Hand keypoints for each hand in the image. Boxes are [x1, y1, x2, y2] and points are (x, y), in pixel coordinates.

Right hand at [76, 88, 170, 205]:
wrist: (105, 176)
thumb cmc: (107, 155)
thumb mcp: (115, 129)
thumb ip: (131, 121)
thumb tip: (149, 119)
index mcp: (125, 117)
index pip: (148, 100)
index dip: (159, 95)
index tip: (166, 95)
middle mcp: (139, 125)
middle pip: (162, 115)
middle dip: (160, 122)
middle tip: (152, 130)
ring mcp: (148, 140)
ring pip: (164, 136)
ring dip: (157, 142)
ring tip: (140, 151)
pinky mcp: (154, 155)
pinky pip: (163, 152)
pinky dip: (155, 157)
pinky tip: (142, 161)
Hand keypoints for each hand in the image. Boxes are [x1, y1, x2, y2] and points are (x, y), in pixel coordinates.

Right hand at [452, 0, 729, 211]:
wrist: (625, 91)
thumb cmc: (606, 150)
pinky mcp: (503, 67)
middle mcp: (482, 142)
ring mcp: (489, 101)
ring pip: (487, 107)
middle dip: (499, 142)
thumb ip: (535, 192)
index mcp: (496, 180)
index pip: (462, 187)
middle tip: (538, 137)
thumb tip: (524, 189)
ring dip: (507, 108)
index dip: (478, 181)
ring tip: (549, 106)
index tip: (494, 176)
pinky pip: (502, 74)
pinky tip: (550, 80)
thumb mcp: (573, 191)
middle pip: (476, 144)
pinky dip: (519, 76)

========

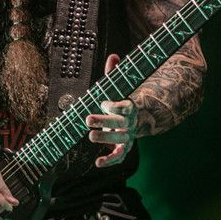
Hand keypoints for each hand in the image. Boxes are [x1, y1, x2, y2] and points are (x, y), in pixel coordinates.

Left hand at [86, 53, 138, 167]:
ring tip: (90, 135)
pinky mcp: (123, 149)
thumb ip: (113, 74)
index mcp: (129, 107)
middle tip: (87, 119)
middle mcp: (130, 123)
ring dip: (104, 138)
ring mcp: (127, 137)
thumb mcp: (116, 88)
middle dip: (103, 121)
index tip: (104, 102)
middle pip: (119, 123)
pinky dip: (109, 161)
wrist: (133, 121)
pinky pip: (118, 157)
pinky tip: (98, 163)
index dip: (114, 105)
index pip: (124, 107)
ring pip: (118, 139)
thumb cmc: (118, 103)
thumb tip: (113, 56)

========

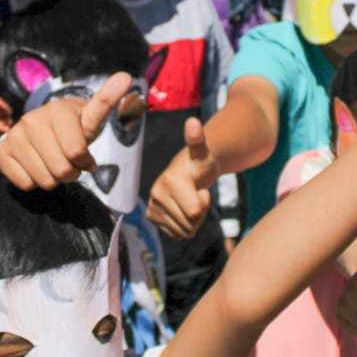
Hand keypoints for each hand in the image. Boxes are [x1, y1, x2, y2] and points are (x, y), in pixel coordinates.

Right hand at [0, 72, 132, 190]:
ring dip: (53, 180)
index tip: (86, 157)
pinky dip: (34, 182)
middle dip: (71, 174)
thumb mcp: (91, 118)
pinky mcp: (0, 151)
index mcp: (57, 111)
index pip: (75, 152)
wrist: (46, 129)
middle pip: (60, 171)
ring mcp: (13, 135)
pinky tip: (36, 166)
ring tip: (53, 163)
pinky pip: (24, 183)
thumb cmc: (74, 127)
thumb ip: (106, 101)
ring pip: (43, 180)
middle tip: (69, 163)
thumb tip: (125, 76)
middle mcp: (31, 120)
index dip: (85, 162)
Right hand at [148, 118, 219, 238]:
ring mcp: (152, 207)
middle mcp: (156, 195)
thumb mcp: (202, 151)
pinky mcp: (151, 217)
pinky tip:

========

TASK: Give back, word for word, only the lines above from the line holding "index tip: (166, 95)" to the line holding "middle pip: (476, 144)", both included.

RESPONSE BOX:
index tip: (166, 95)
middle mcp: (139, 125)
middle pip: (162, 115)
middle dip: (160, 122)
middle tip: (152, 130)
ring mcp: (148, 140)
ring pip: (164, 136)
ring dip: (157, 142)
ring tip: (140, 151)
pinky mcp: (154, 155)
pinky pip: (163, 152)
pinky dip: (155, 157)
pinky tip: (142, 161)
Hand keypoints for each hand in the image. Boxes are [x1, y1, x2, y2] and points are (x, y), in pixel coordinates.

Right hand at [452, 0, 729, 211]:
wrist: (625, 91)
thumb cmc: (606, 150)
pinky mcp: (503, 67)
middle mcp: (482, 142)
ring mcp: (489, 101)
ring pip: (487, 107)
middle dip: (499, 142)
thumb ip: (535, 192)
index mcp: (496, 180)
index pip: (462, 187)
middle tip: (538, 137)
thumb tip: (524, 189)
ring dip: (507, 108)
index dip: (478, 181)
ring tip: (549, 106)
index tip: (494, 176)
pinky pip: (502, 74)
pinky tip: (550, 80)
thumb mcp: (573, 191)
middle pip: (476, 144)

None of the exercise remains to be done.